Kino-Kritik Worüber sich die Franzosen totlachen

Düsseldorf (RP). Mit das Schlimmste, was einem Südfranzosen passieren kann, ist eine Strafversetzung in den Norden. Kein Wunder also, dass der brave Postbeamte Philipe (Kad Merad) bedröppelt aus der Wäsche guckt, als ihm dieses Schicksal droht.

 Szene aus "Willkommen bei den Sch’tis".

Szene aus "Willkommen bei den Sch’tis".

Foto: Prokino

Denn über die Gegend da oben nahe der belgischen Grenze kursieren kuriose Gerüchte. Nicht nur, dass die dortigen Eingeborenen, Sch'tis genannt, einen seltsamen Dialekt brabbeln und sich bei ihnen die meisten "S"-Laute in "Sch"-Laute verwandeln. Nein, auch die ständigen Regenfälle, die tiefen Temperaturen und die unappetitlichen Essgewohnheiten, zu denen auch gegrillte Haustiere zählen sollen, klingen alles andere als verlockend.

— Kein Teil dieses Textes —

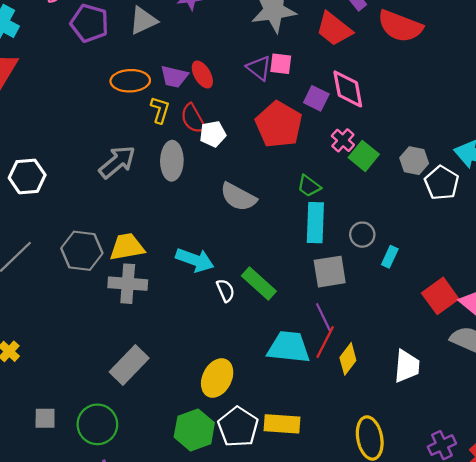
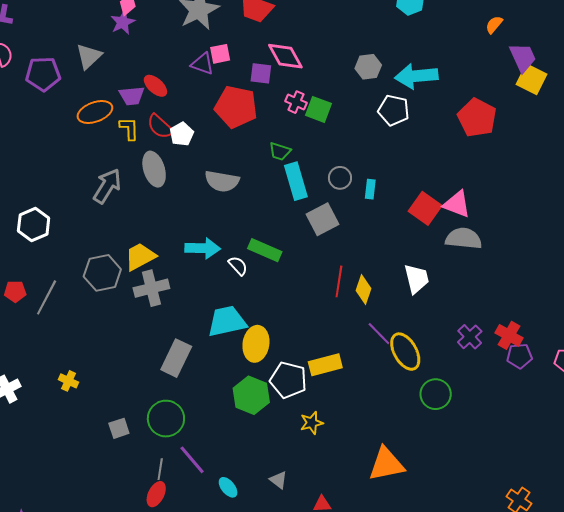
gray hexagon: (414, 161) -> (368, 67), moved
purple line: (323, 317) -> (379, 334), moved
cyan trapezoid: (289, 347) -> (227, 321), moved

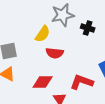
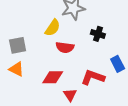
black cross: (88, 28) -> (98, 34), moved

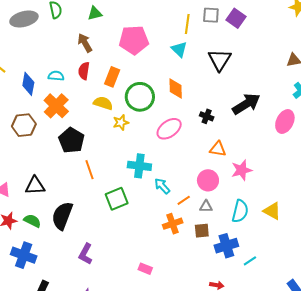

So bricht der arme Mann allein auf ohne Frau und Kind, verpackt in eine dicke Daunenjacke, und schon bei seiner Ankunft in Bergues scheinen sich alle Befürchtungen zu bestätigen. Es gießt wie aus Kübeln, und dann läuft ihm auch noch der betrunkene Briefträger Antoine (Dany Boon) vors Auto, der selbst im nüchternen Zustand unverständliches Zeug quasselt. Doch mit der Zeit lernt Philipe das Leben vor Ort und die schrulligen Bewohner zu schätzen. Ja, und selbst die Sonne scheint zuweilen. "Ein Fremder, der in den Norden kommt, weint zwei Mal", lautet ein Sprichwort der Sch'tis, "wenn er ankommt und wenn er abfährt".

Mit seiner Liebeserklärung an seine Heimatregion, das nordfranzösische Nord-Pas-de-Calais, lockte Regisseur Dany Boon im Nachbarland über 20 Millionen Zuschauer in die Kinos. Wie er in dieser witzigen wie warmherzigen Komödie Süd- und Nordfranzosen gleichermaßen auf die Schippe nimmt, wie er Vorurteile abbaut und aus kauzigen Charakteren liebenswürdige Figuren macht, das hat Charme. Nicht nur, wenn Philipe und Antoine auf klapprigen Drahteseln durchs Örtchen radeln, fühlt man sich an die legendären Filme eines Jacques Tati erinnert. Am Ende darf der Strafversetzte dann doch wieder in den Süden ziehen, obwohl er im Grunde nicht weg will. "Ich weine ja gar nicht", sagt Philip beim Abschied. "Doch", bemerkt Antoine, "du weinscht."